[Stored data]
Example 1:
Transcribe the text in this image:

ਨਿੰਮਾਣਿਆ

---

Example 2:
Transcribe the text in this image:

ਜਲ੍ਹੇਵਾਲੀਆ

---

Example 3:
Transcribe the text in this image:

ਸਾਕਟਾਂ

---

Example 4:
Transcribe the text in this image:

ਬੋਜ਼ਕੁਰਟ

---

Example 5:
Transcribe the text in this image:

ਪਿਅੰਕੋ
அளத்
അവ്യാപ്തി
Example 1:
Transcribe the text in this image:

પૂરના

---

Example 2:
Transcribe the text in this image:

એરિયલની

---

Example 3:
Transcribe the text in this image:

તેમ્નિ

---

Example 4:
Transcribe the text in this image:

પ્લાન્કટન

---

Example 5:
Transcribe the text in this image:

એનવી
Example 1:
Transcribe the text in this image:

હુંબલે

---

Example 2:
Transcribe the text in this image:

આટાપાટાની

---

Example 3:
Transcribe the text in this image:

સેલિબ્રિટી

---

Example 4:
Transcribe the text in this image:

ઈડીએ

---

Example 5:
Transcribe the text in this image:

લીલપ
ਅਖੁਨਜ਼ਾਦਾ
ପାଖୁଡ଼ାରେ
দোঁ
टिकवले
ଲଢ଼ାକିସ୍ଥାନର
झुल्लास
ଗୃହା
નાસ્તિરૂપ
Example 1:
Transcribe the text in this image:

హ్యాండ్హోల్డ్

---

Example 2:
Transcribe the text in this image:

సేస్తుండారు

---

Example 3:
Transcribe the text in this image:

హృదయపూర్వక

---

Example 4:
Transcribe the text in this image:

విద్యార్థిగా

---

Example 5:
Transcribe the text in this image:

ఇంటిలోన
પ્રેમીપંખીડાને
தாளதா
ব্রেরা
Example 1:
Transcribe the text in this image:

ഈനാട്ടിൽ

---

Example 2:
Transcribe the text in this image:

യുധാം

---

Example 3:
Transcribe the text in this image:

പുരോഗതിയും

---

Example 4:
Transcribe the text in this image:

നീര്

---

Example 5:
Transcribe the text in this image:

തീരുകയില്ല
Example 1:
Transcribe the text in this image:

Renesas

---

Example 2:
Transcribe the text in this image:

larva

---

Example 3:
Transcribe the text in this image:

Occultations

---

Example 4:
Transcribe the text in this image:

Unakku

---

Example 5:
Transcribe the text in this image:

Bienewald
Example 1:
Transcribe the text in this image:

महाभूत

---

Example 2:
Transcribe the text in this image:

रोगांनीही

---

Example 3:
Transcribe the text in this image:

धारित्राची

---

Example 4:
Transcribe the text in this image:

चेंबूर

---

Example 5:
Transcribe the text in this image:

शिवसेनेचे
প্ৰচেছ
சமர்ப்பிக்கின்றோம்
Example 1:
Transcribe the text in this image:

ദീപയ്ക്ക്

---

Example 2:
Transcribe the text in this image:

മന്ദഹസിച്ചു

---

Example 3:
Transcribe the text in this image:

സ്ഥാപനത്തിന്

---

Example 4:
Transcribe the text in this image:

__Directions for this task__
Could you transcribe the records in full, exactly?

__Solution to the problem__
Example 1:
Transcribe the text in this image:

ਨਿੰਮਾਣਿਆ

---

Example 2:
Transcribe the text in this image:

ਜਲ੍ਹੇਵਾਲੀਆ

---

Example 3:
Transcribe the text in this image:

ਸਾਕਟਾਂ

---

Example 4:
Transcribe the text in this image:

ਬੋਜ਼ਕੁਰਟ

---

Example 5:
Transcribe the text in this image:

ਪਿਅੰਕੋ
அளத்
അവ്യാപ്തി
Example 1:
Transcribe the text in this image:

પૂરના

---

Example 2:
Transcribe the text in this image:

એરિયલની

---

Example 3:
Transcribe the text in this image:

તેમ્નિ

---

Example 4:
Transcribe the text in this image:

પ્લાન્કટન

---

Example 5:
Transcribe the text in this image:

એનવી
Example 1:
Transcribe the text in this image:

હુંબલે

---

Example 2:
Transcribe the text in this image:

આટાપાટાની

---

Example 3:
Transcribe the text in this image:

સેલિબ્રિટી

---

Example 4:
Transcribe the text in this image:

ઈડીએ

---

Example 5:
Transcribe the text in this image:

લીલપ
ਅਖੁਨਜ਼ਾਦਾ
ପାଖୁଡ଼ାରେ
দোঁ
टिकवले
ଲଢ଼ାକିସ୍ଥାନର
झुल्लास
ଗୃହା
નાસ્તિરૂપ
Example 1:
Transcribe the text in this image:

హ్యాండ్హోల్డ్

---

Example 2:
Transcribe the text in this image:

సేస్తుండారు

---

Example 3:
Transcribe the text in this image:

హృదయపూర్వక

---

Example 4:
Transcribe the text in this image:

విద్యార్థిగా

---

Example 5:
Transcribe the text in this image:

ఇంటిలోన
પ્રેમીપંખીડાને
தாளதா
ব্রেরা
Example 1:
Transcribe the text in this image:

ഈനാട്ടിൽ

---

Example 2:
Transcribe the text in this image:

യുധാം

---

Example 3:
Transcribe the text in this image:

പുരോഗതിയും

---

Example 4:
Transcribe the text in this image:

നീര്

---

Example 5:
Transcribe the text in this image:

തീരുകയില്ല
Example 1:
Transcribe the text in this image:

Renesas

---

Example 2:
Transcribe the text in this image:

larva

---

Example 3:
Transcribe the text in this image:

Occultations

---

Example 4:
Transcribe the text in this image:

Unakku

---

Example 5:
Transcribe the text in this image:

Bienewald
Example 1:
Transcribe the text in this image:

महाभूत

---

Example 2:
Transcribe the text in this image:

रोगांनीही

---

Example 3:
Transcribe the text in this image:

धारित्राची

---

Example 4:
Transcribe the text in this image:

चेंबूर

---

Example 5:
Transcribe the text in this image:

शिवसेनेचे
প্ৰচেছ
சமர்ப்பிக்கின்றோம்
Example 1:
Transcribe the text in this image:

ദീപയ്ക്ക്

---

Example 2:
Transcribe the text in this image:

മന്ദഹസിച്ചു

---

Example 3:
Transcribe the text in this image:

സ്ഥാപനത്തിന്

---

Example 4:
Transcribe the text in this image:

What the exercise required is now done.